Every line from the start of the listing below through the line that contains "Page size: 1500x844." is to be reproduced word for word.

### Study material ###

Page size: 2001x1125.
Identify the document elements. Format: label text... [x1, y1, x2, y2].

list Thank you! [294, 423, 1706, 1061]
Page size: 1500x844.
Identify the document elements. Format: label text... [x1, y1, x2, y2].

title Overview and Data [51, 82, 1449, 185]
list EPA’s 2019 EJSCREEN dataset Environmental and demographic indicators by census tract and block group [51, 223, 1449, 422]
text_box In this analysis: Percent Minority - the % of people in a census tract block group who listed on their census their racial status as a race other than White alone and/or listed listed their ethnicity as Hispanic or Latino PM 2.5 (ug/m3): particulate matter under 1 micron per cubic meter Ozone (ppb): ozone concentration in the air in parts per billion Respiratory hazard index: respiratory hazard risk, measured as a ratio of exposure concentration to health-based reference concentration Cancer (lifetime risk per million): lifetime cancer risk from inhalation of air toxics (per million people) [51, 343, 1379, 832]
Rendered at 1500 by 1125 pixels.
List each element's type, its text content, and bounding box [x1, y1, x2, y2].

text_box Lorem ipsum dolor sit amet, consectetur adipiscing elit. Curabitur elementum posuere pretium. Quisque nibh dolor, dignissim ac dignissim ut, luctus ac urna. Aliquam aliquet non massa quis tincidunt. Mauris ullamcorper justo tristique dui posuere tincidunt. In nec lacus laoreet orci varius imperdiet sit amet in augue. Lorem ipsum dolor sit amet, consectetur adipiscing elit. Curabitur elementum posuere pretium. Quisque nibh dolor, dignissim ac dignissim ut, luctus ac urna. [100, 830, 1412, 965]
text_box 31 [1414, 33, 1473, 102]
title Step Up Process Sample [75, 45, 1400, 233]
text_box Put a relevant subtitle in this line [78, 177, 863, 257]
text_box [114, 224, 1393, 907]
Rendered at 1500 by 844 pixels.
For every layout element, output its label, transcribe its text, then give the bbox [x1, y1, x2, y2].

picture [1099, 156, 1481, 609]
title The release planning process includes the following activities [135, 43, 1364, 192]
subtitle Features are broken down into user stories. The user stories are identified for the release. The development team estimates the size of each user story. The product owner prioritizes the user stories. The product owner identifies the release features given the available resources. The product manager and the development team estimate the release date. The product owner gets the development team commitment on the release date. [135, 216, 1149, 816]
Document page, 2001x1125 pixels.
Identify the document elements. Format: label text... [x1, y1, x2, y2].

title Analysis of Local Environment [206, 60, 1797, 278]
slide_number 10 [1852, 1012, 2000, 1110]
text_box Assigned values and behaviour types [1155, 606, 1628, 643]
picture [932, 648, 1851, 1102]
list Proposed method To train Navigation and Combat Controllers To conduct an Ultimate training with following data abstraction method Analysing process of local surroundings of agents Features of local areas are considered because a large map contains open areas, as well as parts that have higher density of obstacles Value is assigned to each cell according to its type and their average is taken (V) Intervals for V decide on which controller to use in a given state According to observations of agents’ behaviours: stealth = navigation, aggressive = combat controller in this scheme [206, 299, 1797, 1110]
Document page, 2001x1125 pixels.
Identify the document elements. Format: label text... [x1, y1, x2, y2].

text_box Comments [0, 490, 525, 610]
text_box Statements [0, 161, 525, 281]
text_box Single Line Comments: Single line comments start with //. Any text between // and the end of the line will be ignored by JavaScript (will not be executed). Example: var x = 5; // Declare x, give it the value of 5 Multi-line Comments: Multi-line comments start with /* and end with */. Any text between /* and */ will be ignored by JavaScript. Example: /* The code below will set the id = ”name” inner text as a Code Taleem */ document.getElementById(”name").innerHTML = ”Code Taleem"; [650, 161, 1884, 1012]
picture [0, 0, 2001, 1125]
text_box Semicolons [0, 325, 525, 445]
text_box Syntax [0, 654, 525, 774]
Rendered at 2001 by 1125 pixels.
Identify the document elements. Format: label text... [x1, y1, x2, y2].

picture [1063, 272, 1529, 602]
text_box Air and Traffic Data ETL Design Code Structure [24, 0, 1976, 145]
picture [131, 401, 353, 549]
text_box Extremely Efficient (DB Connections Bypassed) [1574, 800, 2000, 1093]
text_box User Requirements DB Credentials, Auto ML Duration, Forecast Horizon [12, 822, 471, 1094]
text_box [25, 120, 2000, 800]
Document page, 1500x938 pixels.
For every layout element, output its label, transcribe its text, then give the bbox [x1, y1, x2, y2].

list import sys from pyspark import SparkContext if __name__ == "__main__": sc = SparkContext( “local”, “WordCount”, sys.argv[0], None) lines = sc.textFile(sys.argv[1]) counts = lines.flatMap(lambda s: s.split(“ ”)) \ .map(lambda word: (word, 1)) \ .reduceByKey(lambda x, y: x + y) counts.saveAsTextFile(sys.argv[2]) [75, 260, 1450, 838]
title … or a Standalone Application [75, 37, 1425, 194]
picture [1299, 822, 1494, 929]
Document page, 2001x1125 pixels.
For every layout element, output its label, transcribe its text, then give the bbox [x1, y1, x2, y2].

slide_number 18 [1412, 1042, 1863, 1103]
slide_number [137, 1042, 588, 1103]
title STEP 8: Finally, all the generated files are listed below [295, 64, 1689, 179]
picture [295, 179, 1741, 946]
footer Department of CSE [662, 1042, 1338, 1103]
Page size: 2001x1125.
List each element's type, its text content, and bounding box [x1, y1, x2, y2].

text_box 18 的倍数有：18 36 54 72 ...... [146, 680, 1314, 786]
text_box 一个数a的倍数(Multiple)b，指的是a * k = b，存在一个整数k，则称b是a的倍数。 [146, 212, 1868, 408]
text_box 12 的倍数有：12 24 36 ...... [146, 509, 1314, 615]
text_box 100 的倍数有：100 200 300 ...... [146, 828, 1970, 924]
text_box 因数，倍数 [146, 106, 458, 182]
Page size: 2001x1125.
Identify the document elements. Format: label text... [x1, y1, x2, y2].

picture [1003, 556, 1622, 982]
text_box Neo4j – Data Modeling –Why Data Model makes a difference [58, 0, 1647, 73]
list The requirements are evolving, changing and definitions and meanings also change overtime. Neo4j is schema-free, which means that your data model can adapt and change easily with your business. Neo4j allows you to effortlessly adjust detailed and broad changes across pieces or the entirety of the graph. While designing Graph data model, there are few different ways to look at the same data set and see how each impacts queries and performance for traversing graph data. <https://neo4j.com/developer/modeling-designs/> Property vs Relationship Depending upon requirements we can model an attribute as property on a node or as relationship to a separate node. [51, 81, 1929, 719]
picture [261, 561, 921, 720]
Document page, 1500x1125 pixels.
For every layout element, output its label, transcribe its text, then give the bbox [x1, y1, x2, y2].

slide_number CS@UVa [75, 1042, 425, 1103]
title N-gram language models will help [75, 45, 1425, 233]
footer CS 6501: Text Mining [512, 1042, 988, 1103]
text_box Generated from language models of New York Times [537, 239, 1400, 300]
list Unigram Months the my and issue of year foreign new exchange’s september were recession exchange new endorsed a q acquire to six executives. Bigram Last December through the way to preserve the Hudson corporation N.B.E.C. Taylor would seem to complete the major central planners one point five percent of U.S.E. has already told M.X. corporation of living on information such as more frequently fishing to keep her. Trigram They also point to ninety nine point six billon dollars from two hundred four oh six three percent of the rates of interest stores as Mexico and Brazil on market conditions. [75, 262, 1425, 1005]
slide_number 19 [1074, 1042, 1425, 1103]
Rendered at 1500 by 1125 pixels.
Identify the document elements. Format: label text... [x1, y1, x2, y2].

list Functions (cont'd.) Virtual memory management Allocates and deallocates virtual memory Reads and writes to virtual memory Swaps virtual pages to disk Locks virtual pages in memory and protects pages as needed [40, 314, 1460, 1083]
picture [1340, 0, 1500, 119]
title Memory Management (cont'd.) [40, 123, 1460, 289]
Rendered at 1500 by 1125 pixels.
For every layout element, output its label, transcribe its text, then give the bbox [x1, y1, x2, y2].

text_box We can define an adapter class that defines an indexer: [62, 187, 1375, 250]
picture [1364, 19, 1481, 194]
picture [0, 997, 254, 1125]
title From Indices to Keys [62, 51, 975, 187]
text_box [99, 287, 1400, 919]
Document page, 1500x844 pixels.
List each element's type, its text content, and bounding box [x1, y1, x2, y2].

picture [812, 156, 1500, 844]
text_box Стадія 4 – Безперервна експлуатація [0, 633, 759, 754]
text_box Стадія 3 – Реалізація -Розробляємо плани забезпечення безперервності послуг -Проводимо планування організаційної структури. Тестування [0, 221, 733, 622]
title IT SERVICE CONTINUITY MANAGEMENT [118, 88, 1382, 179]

###

## Task response
Page size: 2001x1125.
Identify the document elements. Format: label text... [x1, y1, x2, y2].

list Thank you! [294, 423, 1706, 1061]
Page size: 1500x844.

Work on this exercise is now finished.